Paint. It’s cheaper than therapy. And do I even really need therapy? I don’t know anymore. I don’t know is the answer more often than not as of late. I don’t know is why I haven’t posted here in a while, or on Instagram in several days.
When I was in 4th grade, my teacher and my mom took all erasers away from me. (True story.) This was their sort of intervention for a 10-year-old perfectionist who took forever to finish any work because it had to be perfect. I would even take papers that had already been graded with a sticker at the top and erase them, one letter at a time, until I had rewritten the entire thing to the utmost perfection.
Fourteen years later and that 10-year-old girl still lives inside me, battling for those erasers every chance she gets.
My anxiety waxes and wanes. It’s heightened by change. But I’m not afraid of change. I love it actually. It excites me. I just feel unsettled. *Pops another Lexapro*
We have our apartment in downtown Chicago and are moving in the first week of August. We sold my car and I’ve used public transportation before, so that shouldn’t be awfully difficult. I don’t know for sure what my job in the city looks like seeing as I don’t have one quite yet. Will I be teaching barre? How fast will things progress with the publishing of my book?
So, after teaching the 6 AM barre class this morning, I chose to paint, as an exercise of freedom.
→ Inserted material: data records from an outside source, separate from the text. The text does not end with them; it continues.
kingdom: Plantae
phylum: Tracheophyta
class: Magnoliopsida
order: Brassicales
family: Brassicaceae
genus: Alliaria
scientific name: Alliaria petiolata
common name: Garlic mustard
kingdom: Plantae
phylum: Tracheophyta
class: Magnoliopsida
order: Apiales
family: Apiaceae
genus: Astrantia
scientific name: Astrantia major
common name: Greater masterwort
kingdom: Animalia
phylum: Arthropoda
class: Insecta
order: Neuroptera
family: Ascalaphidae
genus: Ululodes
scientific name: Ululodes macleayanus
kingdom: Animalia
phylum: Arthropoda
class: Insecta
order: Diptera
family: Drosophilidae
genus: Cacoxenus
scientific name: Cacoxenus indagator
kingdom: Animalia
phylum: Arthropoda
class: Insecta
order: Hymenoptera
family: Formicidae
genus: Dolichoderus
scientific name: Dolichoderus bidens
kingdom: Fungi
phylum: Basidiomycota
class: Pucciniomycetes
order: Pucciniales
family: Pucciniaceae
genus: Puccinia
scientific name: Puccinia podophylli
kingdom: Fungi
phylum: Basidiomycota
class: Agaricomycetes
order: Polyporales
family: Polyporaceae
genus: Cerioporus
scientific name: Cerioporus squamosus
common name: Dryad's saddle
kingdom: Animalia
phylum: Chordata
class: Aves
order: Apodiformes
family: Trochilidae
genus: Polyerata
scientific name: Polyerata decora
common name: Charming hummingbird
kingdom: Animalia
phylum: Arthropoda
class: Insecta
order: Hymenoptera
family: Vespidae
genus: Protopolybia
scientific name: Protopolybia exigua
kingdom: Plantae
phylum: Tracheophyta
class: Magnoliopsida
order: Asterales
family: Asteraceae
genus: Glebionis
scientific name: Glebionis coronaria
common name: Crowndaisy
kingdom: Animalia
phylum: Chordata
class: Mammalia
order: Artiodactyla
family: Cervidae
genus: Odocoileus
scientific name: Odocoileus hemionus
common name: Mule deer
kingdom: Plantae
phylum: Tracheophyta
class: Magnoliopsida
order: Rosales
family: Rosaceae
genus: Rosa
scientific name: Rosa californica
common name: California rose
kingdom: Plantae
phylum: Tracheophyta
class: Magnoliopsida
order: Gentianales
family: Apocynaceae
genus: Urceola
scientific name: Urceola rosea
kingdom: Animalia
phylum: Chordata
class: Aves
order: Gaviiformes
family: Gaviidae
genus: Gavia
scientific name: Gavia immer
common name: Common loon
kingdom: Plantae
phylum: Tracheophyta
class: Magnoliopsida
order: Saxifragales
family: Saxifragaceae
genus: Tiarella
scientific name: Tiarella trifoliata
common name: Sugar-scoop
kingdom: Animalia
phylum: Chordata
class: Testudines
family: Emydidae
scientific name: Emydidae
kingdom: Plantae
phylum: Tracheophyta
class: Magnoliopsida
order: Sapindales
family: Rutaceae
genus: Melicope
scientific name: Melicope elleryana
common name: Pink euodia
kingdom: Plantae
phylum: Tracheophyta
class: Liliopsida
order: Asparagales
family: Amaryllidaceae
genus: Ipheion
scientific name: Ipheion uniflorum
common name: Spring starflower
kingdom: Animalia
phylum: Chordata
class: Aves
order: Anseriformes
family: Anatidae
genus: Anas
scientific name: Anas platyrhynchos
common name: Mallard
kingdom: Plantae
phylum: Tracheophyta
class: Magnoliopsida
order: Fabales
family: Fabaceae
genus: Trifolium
Because if I’m being honest, my natural instinct is to step back into the world of education. Where I’m safe, comfortable, and secure. I’d have stability and could walk back into my role as a teacher, confident of my abilities.
But NO. NO NO No. I didn’t enjoy it. I wasn’t fulfilled. I have dreams and passions outside of that realm which deserve to come alive.
Stroke by stroke of the paint brush I allowed the colors to blend and my fingernails to become discolored.
I got lost in tranquility.
I didn’t try to copy another artist’s work because that would’ve given me something to measure myself up against, and hey, I never said I was Picasso.
I didn’t put tape down or arrange the colors a specific way.
I just made swirls and splats and hoped it would turn out beautiful.
In my eyes, it did.
I don’t know what I needed freedom from or to, really.
Freedom from control. Freedom from perfectionism. Freedom from labels. Freedom from insecurity. Freedom from my own thoughts.
Freedom to new beginnings. Freedom to let go of the past. Freedom to be weird. Freedom to call myself artsy. Freedom to be who I want to be.
Whatever it was, the aftermath feels beautiful.
And maybe it doesn’t matter what we create, so long as we do.